__Activity__.
When you reach the records below, repeat each one exactly as written.

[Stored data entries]
Content starts

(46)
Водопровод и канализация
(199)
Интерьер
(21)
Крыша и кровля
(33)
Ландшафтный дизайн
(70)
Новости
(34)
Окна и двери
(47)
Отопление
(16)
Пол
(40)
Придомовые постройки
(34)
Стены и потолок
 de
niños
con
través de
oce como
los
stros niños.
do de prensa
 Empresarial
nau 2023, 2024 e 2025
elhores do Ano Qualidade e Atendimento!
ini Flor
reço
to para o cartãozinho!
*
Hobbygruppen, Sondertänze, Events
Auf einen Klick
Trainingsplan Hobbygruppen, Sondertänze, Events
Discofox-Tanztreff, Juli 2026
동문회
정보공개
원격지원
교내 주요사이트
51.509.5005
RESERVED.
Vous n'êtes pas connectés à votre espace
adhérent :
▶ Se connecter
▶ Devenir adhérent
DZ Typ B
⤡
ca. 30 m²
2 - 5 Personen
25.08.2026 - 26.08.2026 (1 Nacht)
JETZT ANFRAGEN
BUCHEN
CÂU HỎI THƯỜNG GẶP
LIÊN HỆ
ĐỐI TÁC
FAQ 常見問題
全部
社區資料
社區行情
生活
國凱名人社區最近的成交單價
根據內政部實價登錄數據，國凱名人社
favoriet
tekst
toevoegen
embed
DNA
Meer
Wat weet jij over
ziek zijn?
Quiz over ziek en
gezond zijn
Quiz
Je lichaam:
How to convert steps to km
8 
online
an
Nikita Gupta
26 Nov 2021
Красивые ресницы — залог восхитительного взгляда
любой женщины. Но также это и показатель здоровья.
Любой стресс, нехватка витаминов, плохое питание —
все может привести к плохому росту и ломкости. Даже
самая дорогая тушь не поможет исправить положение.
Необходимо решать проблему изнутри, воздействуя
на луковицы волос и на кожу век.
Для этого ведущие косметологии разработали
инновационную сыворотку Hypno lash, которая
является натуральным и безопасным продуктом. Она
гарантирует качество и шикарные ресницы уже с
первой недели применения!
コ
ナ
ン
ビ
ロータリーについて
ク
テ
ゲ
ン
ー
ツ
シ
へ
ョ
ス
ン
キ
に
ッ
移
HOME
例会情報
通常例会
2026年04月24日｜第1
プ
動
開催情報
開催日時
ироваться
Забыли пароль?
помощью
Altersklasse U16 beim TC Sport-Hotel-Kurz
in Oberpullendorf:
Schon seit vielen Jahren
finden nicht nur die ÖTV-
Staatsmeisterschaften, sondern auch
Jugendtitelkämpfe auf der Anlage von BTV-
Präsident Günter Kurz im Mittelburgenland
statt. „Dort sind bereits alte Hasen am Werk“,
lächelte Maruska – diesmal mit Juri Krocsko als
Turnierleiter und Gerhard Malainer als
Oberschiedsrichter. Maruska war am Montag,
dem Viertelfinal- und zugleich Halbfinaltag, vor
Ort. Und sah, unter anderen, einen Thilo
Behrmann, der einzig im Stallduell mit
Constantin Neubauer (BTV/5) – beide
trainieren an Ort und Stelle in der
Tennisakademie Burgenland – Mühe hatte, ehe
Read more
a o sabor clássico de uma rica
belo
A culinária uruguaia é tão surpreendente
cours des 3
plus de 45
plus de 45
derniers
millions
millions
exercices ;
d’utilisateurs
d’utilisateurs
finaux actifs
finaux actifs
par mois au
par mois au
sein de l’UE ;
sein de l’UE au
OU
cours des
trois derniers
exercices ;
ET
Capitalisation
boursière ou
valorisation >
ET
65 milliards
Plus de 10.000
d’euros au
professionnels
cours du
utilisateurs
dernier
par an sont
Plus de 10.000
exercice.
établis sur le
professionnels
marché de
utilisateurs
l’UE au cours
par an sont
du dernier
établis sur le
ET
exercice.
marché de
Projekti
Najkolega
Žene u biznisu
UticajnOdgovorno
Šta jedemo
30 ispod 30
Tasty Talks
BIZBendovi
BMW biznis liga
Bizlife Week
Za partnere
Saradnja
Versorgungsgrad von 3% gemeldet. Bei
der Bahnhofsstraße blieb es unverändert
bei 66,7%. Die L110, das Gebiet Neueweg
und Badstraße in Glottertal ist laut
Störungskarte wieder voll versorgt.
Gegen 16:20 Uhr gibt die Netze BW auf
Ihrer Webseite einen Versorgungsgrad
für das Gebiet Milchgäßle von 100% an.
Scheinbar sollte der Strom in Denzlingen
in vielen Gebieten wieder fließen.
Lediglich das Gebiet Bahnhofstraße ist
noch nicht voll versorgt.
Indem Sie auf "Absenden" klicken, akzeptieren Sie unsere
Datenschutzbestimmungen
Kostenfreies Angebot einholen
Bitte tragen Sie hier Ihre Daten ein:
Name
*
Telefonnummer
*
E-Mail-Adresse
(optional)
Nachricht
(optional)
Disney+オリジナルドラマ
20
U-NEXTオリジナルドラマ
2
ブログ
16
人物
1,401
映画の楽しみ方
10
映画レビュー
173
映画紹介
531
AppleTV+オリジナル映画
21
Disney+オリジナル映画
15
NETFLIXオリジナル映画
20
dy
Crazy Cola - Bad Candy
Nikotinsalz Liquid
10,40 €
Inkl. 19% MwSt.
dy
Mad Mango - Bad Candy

Content ends

__Result of the exercise__.
(46)
Водопровод и канализация
(199)
Интерьер
(21)
Крыша и кровля
(33)
Ландшафтный дизайн
(70)
Новости
(34)
Окна и двери
(47)
Отопление
(16)
Пол
(40)
Придомовые постройки
(34)
Стены и потолок
 de
niños
con
través de
oce como
los
stros niños.
do de prensa
 Empresarial
nau 2023, 2024 e 2025
elhores do Ano Qualidade e Atendimento!
ini Flor
reço
to para o cartãozinho!
*
Hobbygruppen, Sondertänze, Events
Auf einen Klick
Trainingsplan Hobbygruppen, Sondertänze, Events
Discofox-Tanztreff, Juli 2026
동문회
정보공개
원격지원
교내 주요사이트
51.509.5005
RESERVED.
Vous n'êtes pas connectés à votre espace
adhérent :
▶ Se connecter
▶ Devenir adhérent
DZ Typ B
⤡
ca. 30 m²
2 - 5 Personen
25.08.2026 - 26.08.2026 (1 Nacht)
JETZT ANFRAGEN
BUCHEN
CÂU HỎI THƯỜNG GẶP
LIÊN HỆ
ĐỐI TÁC
FAQ 常見問題
全部
社區資料
社區行情
生活
國凱名人社區最近的成交單價
根據內政部實價登錄數據，國凱名人社
favoriet
tekst
toevoegen
embed
DNA
Meer
Wat weet jij over
ziek zijn?
Quiz over ziek en
gezond zijn
Quiz
Je lichaam:
How to convert steps to km
8 
online
an
Nikita Gupta
26 Nov 2021
Красивые ресницы — залог восхитительного взгляда
любой женщины. Но также это и показатель здоровья.
Любой стресс, нехватка витаминов, плохое питание —
все может привести к плохому росту и ломкости. Даже
самая дорогая тушь не поможет исправить положение.
Необходимо решать проблему изнутри, воздействуя
на луковицы волос и на кожу век.
Для этого ведущие косметологии разработали
инновационную сыворотку Hypno lash, которая
является натуральным и безопасным продуктом. Она
гарантирует качество и шикарные ресницы уже с
первой недели применения!
コ
ナ
ン
ビ
ロータリーについて
ク
テ
ゲ
ン
ー
ツ
シ
へ
ョ
ス
ン
キ
に
ッ
移
HOME
例会情報
通常例会
2026年04月24日｜第1
プ
動
開催情報
開催日時
ироваться
Забыли пароль?
помощью
Altersklasse U16 beim TC Sport-Hotel-Kurz
in Oberpullendorf:
Schon seit vielen Jahren
finden nicht nur die ÖTV-
Staatsmeisterschaften, sondern auch
Jugendtitelkämpfe auf der Anlage von BTV-
Präsident Günter Kurz im Mittelburgenland
statt. „Dort sind bereits alte Hasen am Werk“,
lächelte Maruska – diesmal mit Juri Krocsko als
Turnierleiter und Gerhard Malainer als
Oberschiedsrichter. Maruska war am Montag,
dem Viertelfinal- und zugleich Halbfinaltag, vor
Ort. Und sah, unter anderen, einen Thilo
Behrmann, der einzig im Stallduell mit
Constantin Neubauer (BTV/5) – beide
trainieren an Ort und Stelle in der
Tennisakademie Burgenland – Mühe hatte, ehe
Read more
a o sabor clássico de uma rica
belo
A culinária uruguaia é tão surpreendente
cours des 3
plus de 45
plus de 45
derniers
millions
millions
exercices ;
d’utilisateurs
d’utilisateurs
finaux actifs
finaux actifs
par mois au
par mois au
sein de l’UE ;
sein de l’UE au
OU
cours des
trois derniers
exercices ;
ET
Capitalisation
boursière ou
valorisation >
ET
65 milliards
Plus de 10.000
d’euros au
professionnels
cours du
utilisateurs
dernier
par an sont
Plus de 10.000
exercice.
établis sur le
professionnels
marché de
utilisateurs
l’UE au cours
par an sont
du dernier
établis sur le
ET
exercice.
marché de
Projekti
Najkolega
Žene u biznisu
UticajnOdgovorno
Šta jedemo
30 ispod 30
Tasty Talks
BIZBendovi
BMW biznis liga
Bizlife Week
Za partnere
Saradnja
Versorgungsgrad von 3% gemeldet. Bei
der Bahnhofsstraße blieb es unverändert
bei 66,7%. Die L110, das Gebiet Neueweg
und Badstraße in Glottertal ist laut
Störungskarte wieder voll versorgt.
Gegen 16:20 Uhr gibt die Netze BW auf
Ihrer Webseite einen Versorgungsgrad
für das Gebiet Milchgäßle von 100% an.
Scheinbar sollte der Strom in Denzlingen
in vielen Gebieten wieder fließen.
Lediglich das Gebiet Bahnhofstraße ist
noch nicht voll versorgt.
Indem Sie auf "Absenden" klicken, akzeptieren Sie unsere
Datenschutzbestimmungen
Kostenfreies Angebot einholen
Bitte tragen Sie hier Ihre Daten ein:
Name
*
Telefonnummer
*
E-Mail-Adresse
(optional)
Nachricht
(optional)
Disney+オリジナルドラマ
20
U-NEXTオリジナルドラマ
2
ブログ
16
人物
1,401
映画の楽しみ方
10
映画レビュー
173
映画紹介
531
AppleTV+オリジナル映画
21
Disney+オリジナル映画
15
NETFLIXオリジナル映画
20
dy
Crazy Cola - Bad Candy
Nikotinsalz Liquid
10,40 €
Inkl. 19% MwSt.
dy
Mad Mango - Bad Candy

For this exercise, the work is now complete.